Every year the Christmas season offers a bountiful feast for Twin Cities music lovers. Handel’s “Messiah” can be heard in various styles all over town, while the ageless Doc Severinsen brings “Jingle Bell Doc” to Orchestra Hall, and just down the street, those genre-bending exponents of avant-garde and often whimsical jazz, the inventive trio known the Bad Plus, settle in for their annual residency at the Dakota.

Formed 16 years ago by two musicians raised in Golden Valley, drummer David King and bassist Reid Anderson, and a pianist from Menomonie, Wis., Ethan Iverson, the trio has released 11 studio albums while touring extensively. Following their four nights at the Dakota, they will wrap up the year at the Village Vanguard in New York City.

Their sound is unique. The piano trio, going back to its inception in the late 1930s with the King Cole Trio headed by Nat King Cole, has existed chiefly as a showcase for the pianist.
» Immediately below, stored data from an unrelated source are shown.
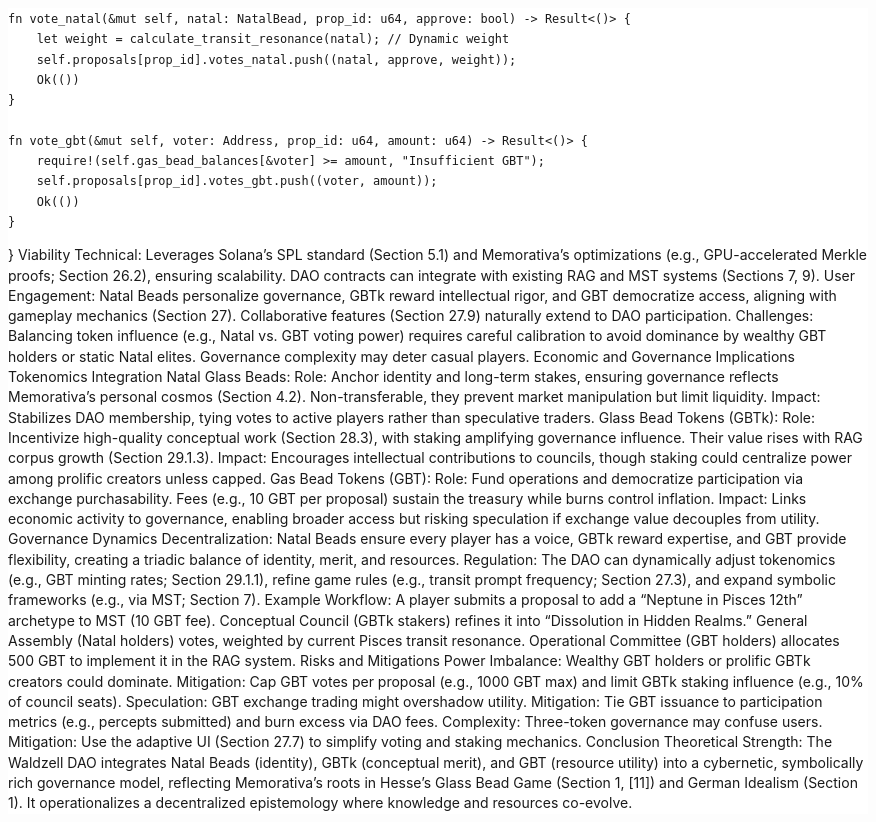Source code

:     fn vote_natal(&mut self, natal: NatalBead, prop_id: u64, approve: bool) -> Result<()> {
        let weight = calculate_transit_resonance(natal); // Dynamic weight
        self.proposals[prop_id].votes_natal.push((natal, approve, weight));
        Ok(())
    }

    fn vote_gbt(&mut self, voter: Address, prop_id: u64, amount: u64) -> Result<()> {
        require!(self.gas_bead_balances[&voter] >= amount, "Insufficient GBT");
        self.proposals[prop_id].votes_gbt.push((voter, amount));
        Ok(())
    }
}
Viability
Technical: Leverages Solana’s SPL standard (Section 5.1) and Memorativa’s optimizations (e.g., GPU-accelerated Merkle proofs; Section 26.2), ensuring scalability. DAO contracts can integrate with existing RAG and MST systems (Sections 7, 9).
User Engagement: Natal Beads personalize governance, GBTk reward intellectual rigor, and GBT democratize access, aligning with gameplay mechanics (Section 27). Collaborative features (Section 27.9) naturally extend to DAO participation.
Challenges: Balancing token influence (e.g., Natal vs. GBT voting power) requires careful calibration to avoid dominance by wealthy GBT holders or static Natal elites. Governance complexity may deter casual players.
Economic and Governance Implications
Tokenomics Integration
Natal Glass Beads:
Role: Anchor identity and long-term stakes, ensuring governance reflects Memorativa’s personal cosmos (Section 4.2). Non-transferable, they prevent market manipulation but limit liquidity.
Impact: Stabilizes DAO membership, tying votes to active players rather than speculative traders.
Glass Bead Tokens (GBTk):
Role: Incentivize high-quality conceptual work (Section 28.3), with staking amplifying governance influence. Their value rises with RAG corpus growth (Section 29.1.3).
Impact: Encourages intellectual contributions to councils, though staking could centralize power among prolific creators unless capped.
Gas Bead Tokens (GBT):
Role: Fund operations and democratize participation via exchange purchasability. Fees (e.g., 10 GBT per proposal) sustain the treasury while burns control inflation.
Impact: Links economic activity to governance, enabling broader access but risking speculation if exchange value decouples from utility.
Governance Dynamics
Decentralization: Natal Beads ensure every player has a voice, GBTk reward expertise, and GBT provide flexibility, creating a triadic balance of identity, merit, and resources.
Regulation: The DAO can dynamically adjust tokenomics (e.g., GBT minting rates; Section 29.1.1), refine game rules (e.g., transit prompt frequency; Section 27.3), and expand symbolic frameworks (e.g., via MST; Section 7).
Example Workflow:
A player submits a proposal to add a “Neptune in Pisces 12th” archetype to MST (10 GBT fee).
Conceptual Council (GBTk stakers) refines it into “Dissolution in Hidden Realms.”
General Assembly (Natal holders) votes, weighted by current Pisces transit resonance.
Operational Committee (GBT holders) allocates 500 GBT to implement it in the RAG system.
Risks and Mitigations
Power Imbalance: Wealthy GBT holders or prolific GBTk creators could dominate. Mitigation: Cap GBT votes per proposal (e.g., 1000 GBT max) and limit GBTk staking influence (e.g., 10% of council seats).
Speculation: GBT exchange trading might overshadow utility. Mitigation: Tie GBT issuance to participation metrics (e.g., percepts submitted) and burn excess via DAO fees.
Complexity: Three-token governance may confuse users. Mitigation: Use the adaptive UI (Section 27.7) to simplify voting and staking mechanics.
Conclusion
Theoretical Strength: The Waldzell DAO integrates Natal Beads (identity), GBTk (conceptual merit), and GBT (resource utility) into a cybernetic, symbolically rich governance model, reflecting Memorativa’s roots in Hesse’s Glass Bead Game (Section 1, [11]) and German Idealism (Section 1). It operationalizes a decentralized epistemology where knowledge and resources co-evolve.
Bass and drums — or guitar and drums in the case of Cole’s group — took an accompanying role, providing rhythmic and harmonic support and an occasional solo.

The Bad Plus alter that formula, bringing democracy to the old format while expanding the boundaries of what is expected of a piano trio. The three voices in the group carry equal weight, both as composers and players. And they cut a wide swath stylistically, from ’70s-style fusion jazz to intimations of bebop to pop and rock deconstructions. They give a nod to various traditions while adding their own quirks and oddities and unresolved harmonic tensions. At times they practice a kind of musical Cubism, as if one were hearing opposite sides of a composition at the same time.

For their first (70-minute) set Thursday, they drew from a wide range of their recorded output, from the subtle and mysterious “Everywhere You Turn” off their 2003 album “These Are the Vistas” to their latest release, “It’s Hard,” an album of covers that includes a rumination on the old Cyndi Lauper hit “Time After Time” and, offered Thursday night as a encore, a wry parody of Johnny Cash’s “I Walk the Line” with echoes of Floyd Cramer-style piano from Iverson.

“Everywhere You Turn” showed off one of their trademarks: a soft, lush tune in the piano propelled by feathery percussion from King that slowly built to a huge crescendo and then faded away at the end.

All three played with fluent virtuosity throughout the set, King and Anderson evolving a furious counterpoint during Ornette Coleman’s “Street Woman” that seemed to surprise and energize them both. A highlight mid-set was a harmonically bold treatment of a Prince song from their latest album, “The Beautiful Ones” from the “Purple Rain” soundtrack.

The Bad Plus, we hope, will be back next Christmas.

Michael Anthony is a Twin Cities critic.